Work item ▸ Transcribe each record precisely; images stay out.

*** Information ***

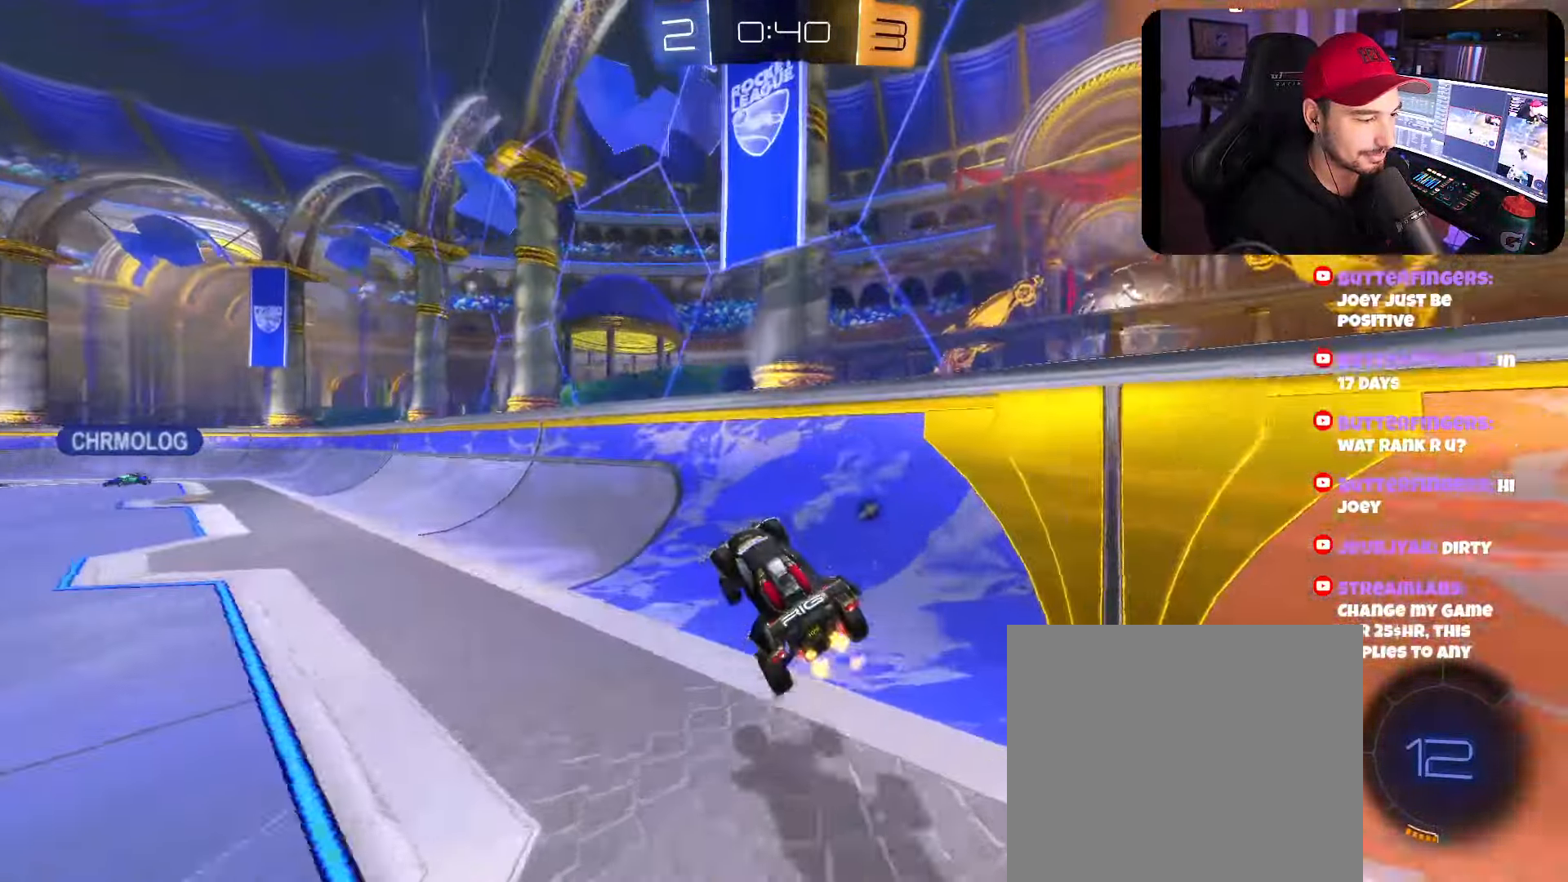
{"buttons": ["A", "R2"], "left_stick": "down-right", "right_stick": "center", "events": [[66, "left_stick", "left"], [416, "A", "down"], [466, "left_stick", "down-right"]]}
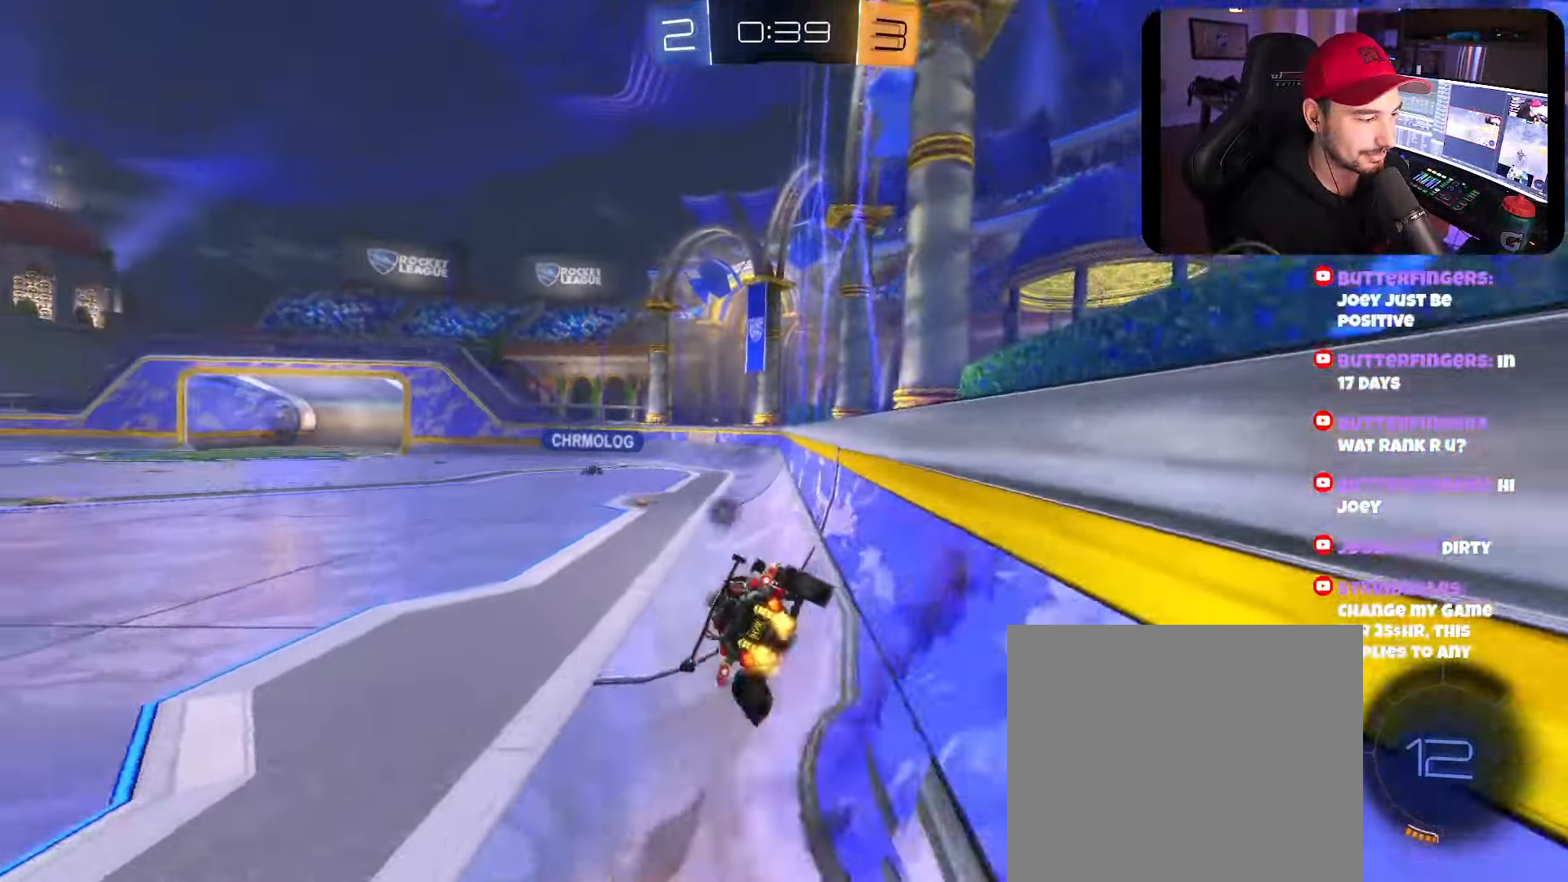
{"buttons": ["R2"], "left_stick": "down", "right_stick": "center", "events": [[100, "A", "up"], [150, "left_stick", "center"], [416, "left_stick", "down"]]}
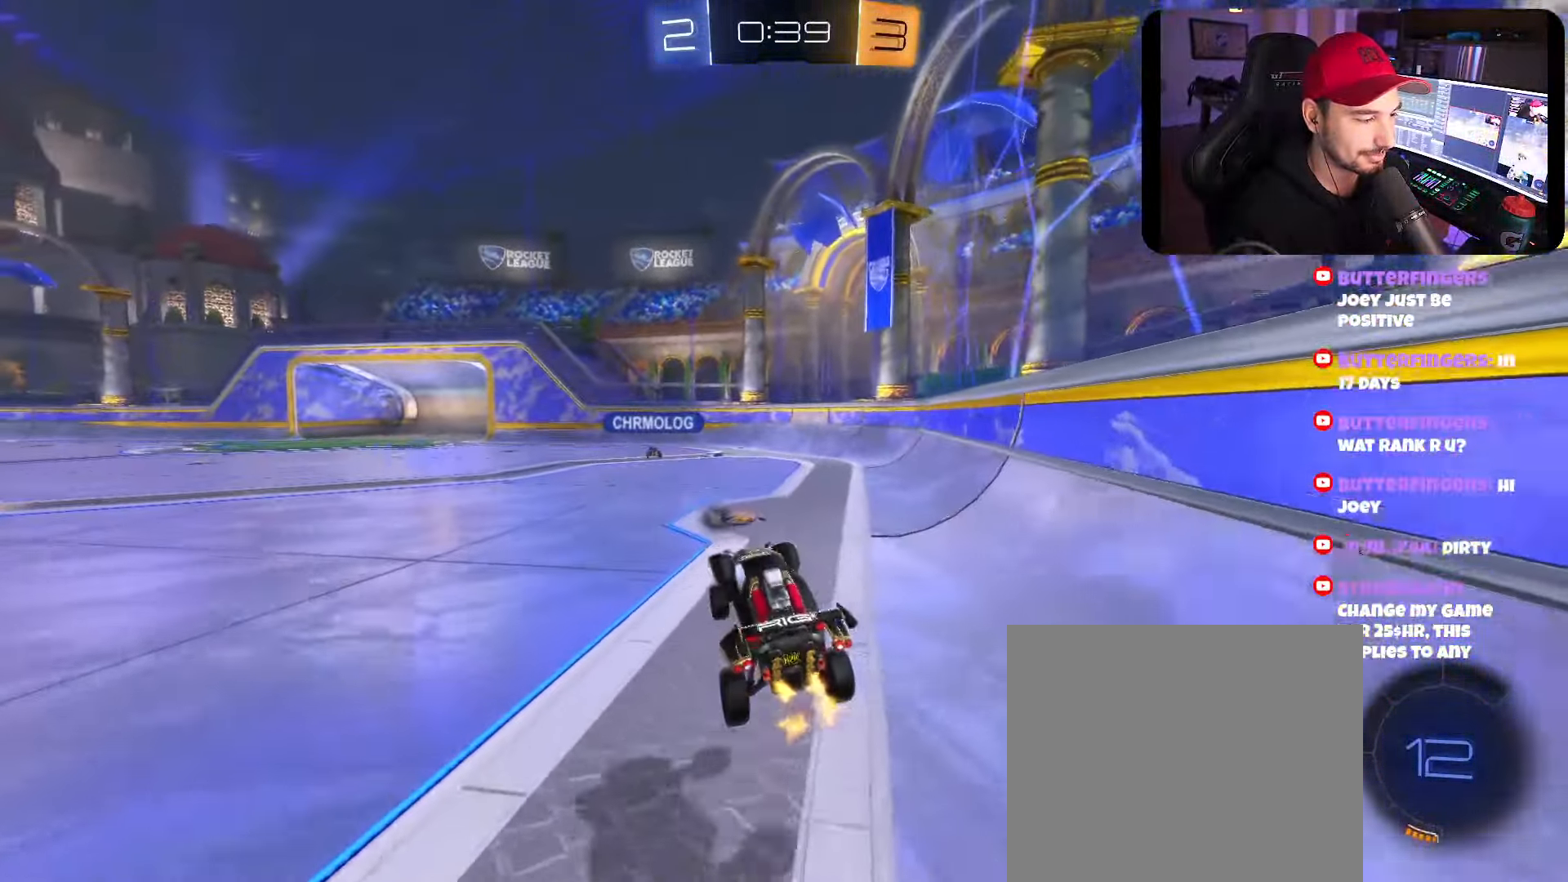
{"buttons": ["R2"], "left_stick": "center", "right_stick": "center", "events": [[66, "left_stick", "up"], [166, "A", "down"], [300, "A", "up"], [300, "left_stick", "center"]]}
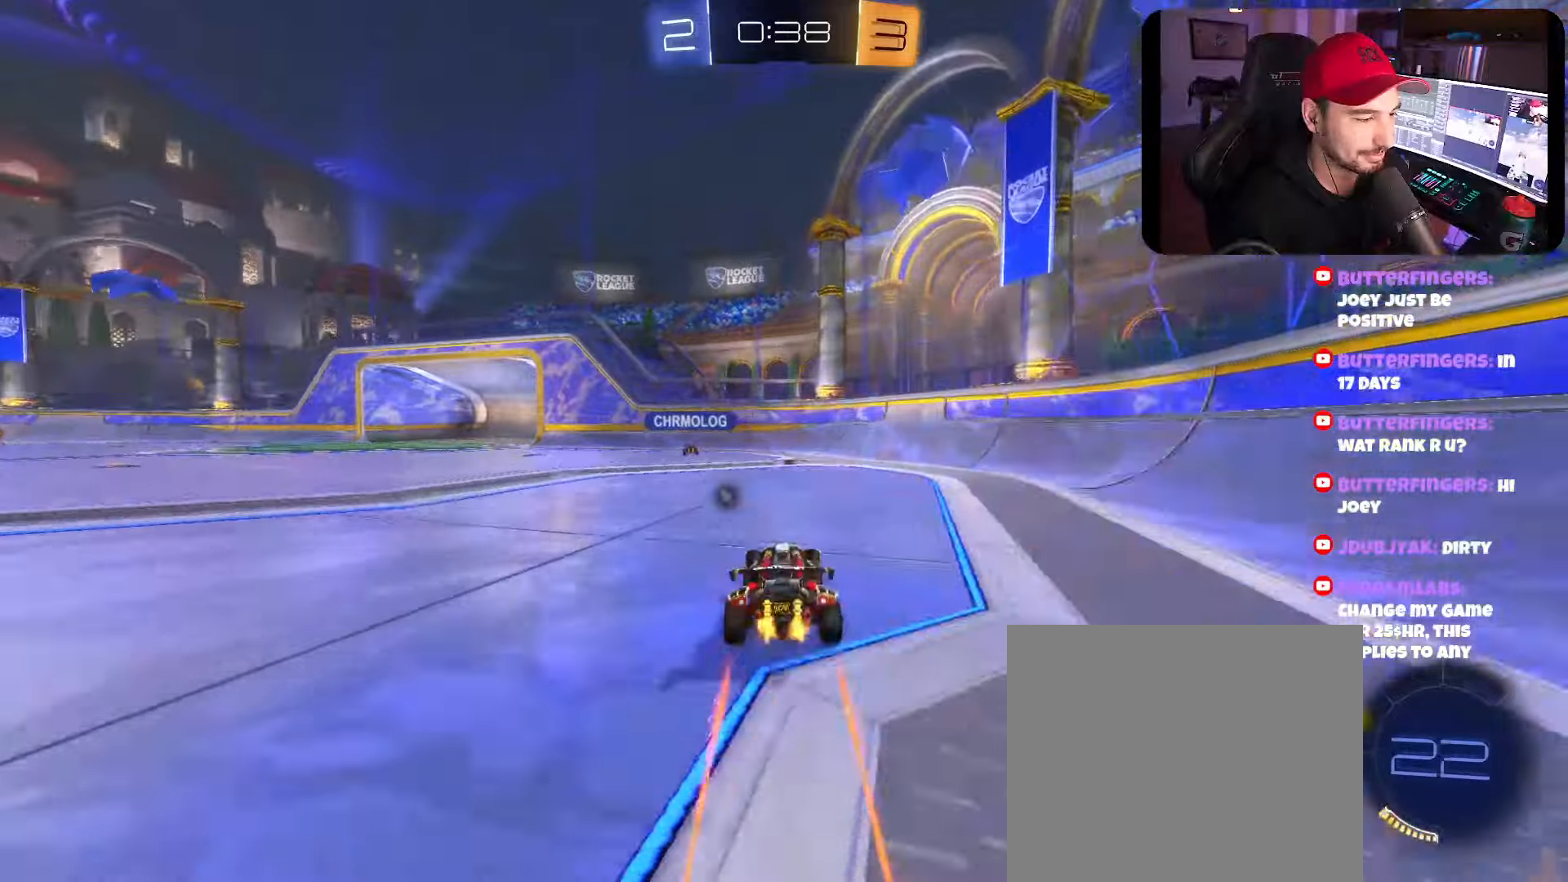
{"buttons": ["R2"], "left_stick": "center", "right_stick": "center", "events": [[83, "left_stick", "right"], [100, "X", "down"], [166, "left_stick", "center"], [266, "X", "up"], [316, "left_stick", "left"], [483, "left_stick", "center"]]}
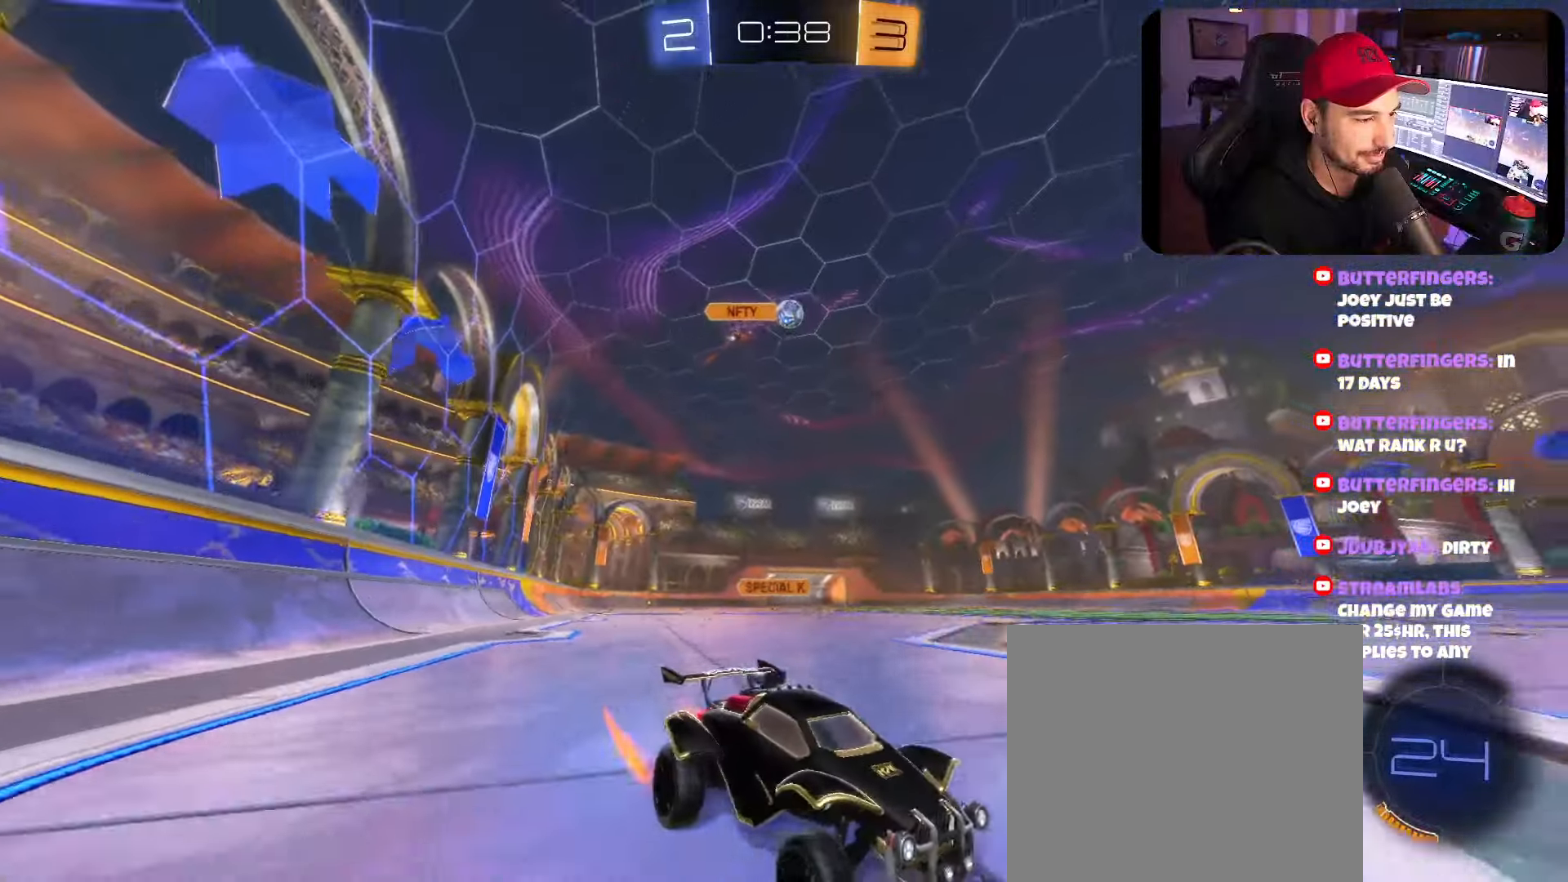
{"buttons": ["L2"], "left_stick": "left", "right_stick": "center", "events": [[133, "left_stick", "left"], [416, "R2", "up"], [466, "L2", "down"]]}
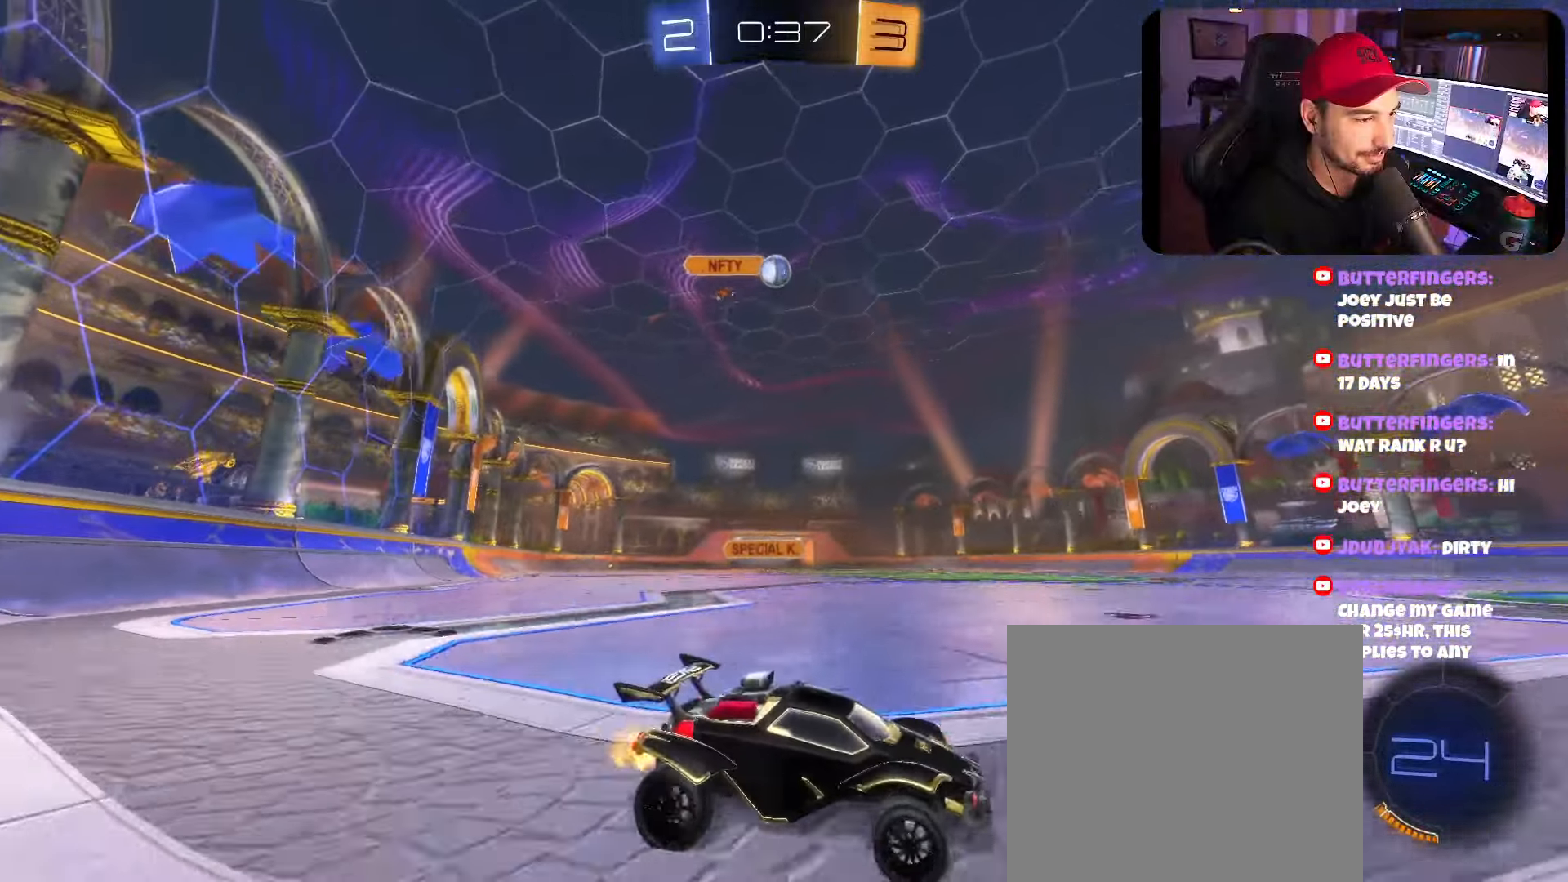
{"buttons": ["R2"], "left_stick": "left", "right_stick": "center", "events": [[83, "left_stick", "center"], [150, "L2", "up"], [183, "R2", "down"], [466, "left_stick", "left"]]}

***

Solved exercise ▸
{"buttons": ["A", "R2"], "left_stick": "down-right", "right_stick": "center", "events": [[66, "left_stick", "left"], [416, "A", "down"], [466, "left_stick", "down-right"]]}
{"buttons": ["R2"], "left_stick": "down", "right_stick": "center", "events": [[100, "A", "up"], [150, "left_stick", "center"], [416, "left_stick", "down"]]}
{"buttons": ["R2"], "left_stick": "center", "right_stick": "center", "events": [[66, "left_stick", "up"], [166, "A", "down"], [300, "A", "up"], [300, "left_stick", "center"]]}
{"buttons": ["R2"], "left_stick": "center", "right_stick": "center", "events": [[83, "left_stick", "right"], [100, "X", "down"], [166, "left_stick", "center"], [266, "X", "up"], [316, "left_stick", "left"], [483, "left_stick", "center"]]}
{"buttons": ["L2"], "left_stick": "left", "right_stick": "center", "events": [[133, "left_stick", "left"], [416, "R2", "up"], [466, "L2", "down"]]}
{"buttons": ["R2"], "left_stick": "left", "right_stick": "center", "events": [[83, "left_stick", "center"], [150, "L2", "up"], [183, "R2", "down"], [466, "left_stick", "left"]]}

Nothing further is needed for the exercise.